Material for this exercise START

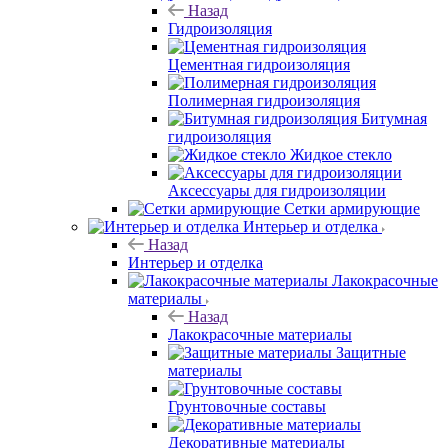
Назад
Гидроизоляция
Цементная гидроизоляция
Полимерная гидроизоляция
Битумная
гидроизоляция
Жидкое стекло
Аксессуары для гидроизоляции
Сетки армирующие
Интерьер и отделка
Назад
Интерьер и отделка
Лакокрасочные
материалы
Назад
Лакокрасочные материалы
Защитные
материалы
Грунтовочные составы
Декоративные материалы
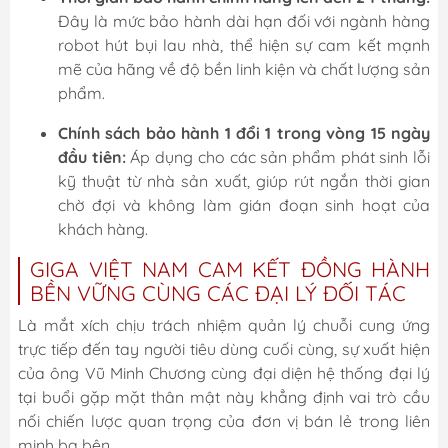
Đây là mức bảo hành dài hạn đối với ngành hàng
robot hút bụi lau nhà, thể hiện sự cam kết mạnh
mẽ của hãng về độ bền linh kiện và chất lượng sản
phẩm.
Chính sách bảo hành 1 đổi 1 trong vòng 15 ngày
đầu tiên:
Áp dụng cho các sản phẩm phát sinh lỗi
kỹ thuật từ nhà sản xuất, giúp rút ngắn thời gian
chờ đợi và không làm gián đoạn sinh hoạt của
khách hàng.
GIGA VIỆT NAM CAM KẾT ĐỒNG HÀNH
BỀN VỮNG CÙNG CÁC ĐẠI LÝ ĐỐI TÁC
Là mắt xích chịu trách nhiệm quản lý chuỗi cung ứng
trực tiếp đến tay người tiêu dùng cuối cùng, sự xuất hiện
của ông Vũ Minh Chương cùng đại diện hệ thống đại lý
tại buổi gặp mặt thân mật này khẳng định vai trò cầu
nối chiến lược quan trọng của đơn vị bán lẻ trong liên
minh ba bên.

Material for this exercise END

_Exercise instructions_
Reproduce the entire listing above verbatim, line for line, and omit the picture markers from your output.

_Problem solution_
Назад
Гидроизоляция
Цементная гидроизоляция
Полимерная гидроизоляция
Битумная
гидроизоляция
Жидкое стекло
Аксессуары для гидроизоляции
Сетки армирующие
Интерьер и отделка
Назад
Интерьер и отделка
Лакокрасочные
материалы
Назад
Лакокрасочные материалы
Защитные
материалы
Грунтовочные составы
Декоративные материалы
Đây là mức bảo hành dài hạn đối với ngành hàng
robot hút bụi lau nhà, thể hiện sự cam kết mạnh
mẽ của hãng về độ bền linh kiện và chất lượng sản
phẩm.
Chính sách bảo hành 1 đổi 1 trong vòng 15 ngày
đầu tiên:
Áp dụng cho các sản phẩm phát sinh lỗi
kỹ thuật từ nhà sản xuất, giúp rút ngắn thời gian
chờ đợi và không làm gián đoạn sinh hoạt của
khách hàng.
GIGA VIỆT NAM CAM KẾT ĐỒNG HÀNH
BỀN VỮNG CÙNG CÁC ĐẠI LÝ ĐỐI TÁC
Là mắt xích chịu trách nhiệm quản lý chuỗi cung ứng
trực tiếp đến tay người tiêu dùng cuối cùng, sự xuất hiện
của ông Vũ Minh Chương cùng đại diện hệ thống đại lý
tại buổi gặp mặt thân mật này khẳng định vai trò cầu
nối chiến lược quan trọng của đơn vị bán lẻ trong liên
minh ba bên.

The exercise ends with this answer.